Le Smega a repris en 2008 les activités environnementales des deux syndicats (SM Côte de Goëlo et SIATrieux). L’action bocage s’intègre dans la problématique de protection de l’eau. « L’objectif est de créer les conditions pour limiter les fuites de nitrates ou de produits phytosanitaires vers les cours d ‘eau, ainsi que d’éviter l’érosion des sols », explique Guillaume Jouan, responsable de la cellule bocage et zone humide.
Le constat est assez alarmant puisque, le linéaire de haies et talus a été divisé par deux en 50 ans. Une majorité des pertes entre 1952 et 1978, lors des « grands » remembrements. Une tendance à l’arasement qui se poursuit entre 1998 et 2003. « Mais, précise Guillaume Jouan, la diminution du bocage ne peut être imputée aux seuls agriculteurs ». Il cite également des élargissements de route, la mise en place de nombreuses zones artisanales ou industrielles.
Pas de lien entre densité et état
Sur la zone du Smega, des actions ont été conduites depuis déjà plusieurs années. « Cela a permis, par exemple, la reconstitution de près de 180 km de talus depuis 2002 ». Une démarche qui se poursuit en s’appuyant désormais sur une synthèse des diagnostics du réseau bocager avec donc un ciblage plus précis. Cette synthèse met en évidence un linéaire un peu supérieur à 100 mètres par ha et des disparités avec des zones supérieures à 130 mètres linéaires par ha et d’autres à moins de 50 mètres linéaires par ha.
Ces données peuvent aussi cacher des particularités. « Ainsi, explique Guillaume Jouan, sur des communes côtières et légumières on peut trouver des linéaires plus importants, mais avec un pourcentage conséquent de talus nus ». De même, l’existant n’est pas toujours en bon état, ni convenablement entretenu pour permettre aux talus ou haies de se régénérer correctement. Quelques chiffres illustrent ce constat sur les 80 communes du Smega : 46 % de haies pleines, 11 % de talus nus, 19 % de haies à renforcer, 24 % de haies dégradées. « Il n’y a donc pas de lien entre la densité bocagère et l’état qualitatif du bocage ».
Entretien et valorisation
Le Smega s’est donc fixé, par commune, des objectifs et des priorités à concrétiser au fil des années en tenant compte des possibilités de financements. Ils prennent aussi en considération le caractère sensible des différentes zones, à proximité de cours d’eau, de la topographie des sites …
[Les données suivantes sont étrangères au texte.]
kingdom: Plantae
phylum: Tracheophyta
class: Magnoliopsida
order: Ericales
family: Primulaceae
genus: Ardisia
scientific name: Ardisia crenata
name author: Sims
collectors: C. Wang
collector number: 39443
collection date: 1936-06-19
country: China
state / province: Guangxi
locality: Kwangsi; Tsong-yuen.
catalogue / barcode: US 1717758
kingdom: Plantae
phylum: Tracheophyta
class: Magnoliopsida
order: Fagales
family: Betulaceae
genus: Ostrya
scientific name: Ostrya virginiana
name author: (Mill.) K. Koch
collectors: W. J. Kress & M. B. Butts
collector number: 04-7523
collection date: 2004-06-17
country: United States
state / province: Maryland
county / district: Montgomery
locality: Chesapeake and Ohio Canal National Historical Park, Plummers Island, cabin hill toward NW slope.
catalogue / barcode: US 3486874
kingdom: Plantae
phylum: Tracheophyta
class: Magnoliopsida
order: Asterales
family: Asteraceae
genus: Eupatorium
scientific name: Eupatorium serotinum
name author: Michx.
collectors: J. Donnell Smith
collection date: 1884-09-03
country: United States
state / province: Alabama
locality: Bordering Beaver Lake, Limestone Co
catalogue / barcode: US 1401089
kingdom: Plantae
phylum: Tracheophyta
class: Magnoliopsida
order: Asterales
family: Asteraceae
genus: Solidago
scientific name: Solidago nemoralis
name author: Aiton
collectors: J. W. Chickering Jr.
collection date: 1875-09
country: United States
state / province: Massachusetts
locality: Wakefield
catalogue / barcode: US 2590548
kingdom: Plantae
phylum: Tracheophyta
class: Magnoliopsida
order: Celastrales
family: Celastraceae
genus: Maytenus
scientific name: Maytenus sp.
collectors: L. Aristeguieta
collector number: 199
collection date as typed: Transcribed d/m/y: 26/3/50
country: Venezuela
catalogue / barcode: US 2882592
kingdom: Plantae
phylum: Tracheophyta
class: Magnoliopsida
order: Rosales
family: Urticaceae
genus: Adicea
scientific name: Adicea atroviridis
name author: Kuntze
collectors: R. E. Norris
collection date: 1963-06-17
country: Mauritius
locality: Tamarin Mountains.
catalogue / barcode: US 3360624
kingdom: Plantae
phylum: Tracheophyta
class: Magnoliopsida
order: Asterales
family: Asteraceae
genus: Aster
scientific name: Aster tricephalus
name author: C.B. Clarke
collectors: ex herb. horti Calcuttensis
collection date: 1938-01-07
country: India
La démarche se veut donc pragmatique en intégrant l’ensemble des paramètres et surtout en allant vers les acteurs du territoire, notamment les agriculteurs. « A partir d’un état des lieux nous pouvons les conseiller et les accompagner. Pas seulement dans la construction de talus ou de haies, mais aussi pour régénérer l’existant par du regarnissage et pour l’entretien ». Outres les conséquences bénéfiques sur la protection de l’eau, les techniciens mettent en évidence les intérêts pour les agriculteurs : protection des terres moins soumises à l’érosion, protection des cheptels et des cultures face aux aléas climatiques.
La valorisation est une autre préoccupation du Smega. « L’objectif est de pouvoir initier une filière qui permette au minimum de valoriser le travail réalisé par l’agriculteur dans l’entretien des haies ». Dès lors l’entretien ne serait plus considéré comme une contrainte. Reste cependant à développer les débouchés auprès de particuliers ou de collectivités. Une association tente également d’encourager des projets. Quelques initiatives de chaudières bois pour des équipements collectifs existent, mais sont encore limitées.
Pierre Dénès
>>>> Contacts
Smega Pordic T : 02 96 43 89 45
Internet : www.smega.fr
Mail : agence.pordic@smega.fr, qgence.guingamp@smega.fr
Photo : Le Smega initie depuis plusieurs années des actions de reconstitution de haies bocagères sur des talus (au tractopelle) ou des billons à la charrue forestière.
MAE Bocage
Une vingtaine d’agriculteurs ont signé une MAE bocage. Il s’agit d’un engagement sur 5 ans pour les linéaires engagés. Ils bénéficient d’aides à l’entretien en fonction d’un cahier des charges qui fixe les engagements en tenant compte des haies. Les contraintes sont différentes selon qu’il s’agit d’une haie en formation ou d’une haie adulte …
42 km de création de haies bocagères sur 2009
Au cours de la campagne 2009, sur le territoire du Smega, ce sont 42 km de linéaires de haies bocagères qui vont être réalisées, principalement sur une dizaine de communes. Trois techniciens ont rencontré 200 agriculteurs, 30 % ont accepté de rentrer dans le programme. Les agriculteurs concernés bénéficient du soutien financier de l’Union européenne, de l’agence de l’eau Loire Bretagne, du conseil général et des deux communautés de communes concernées.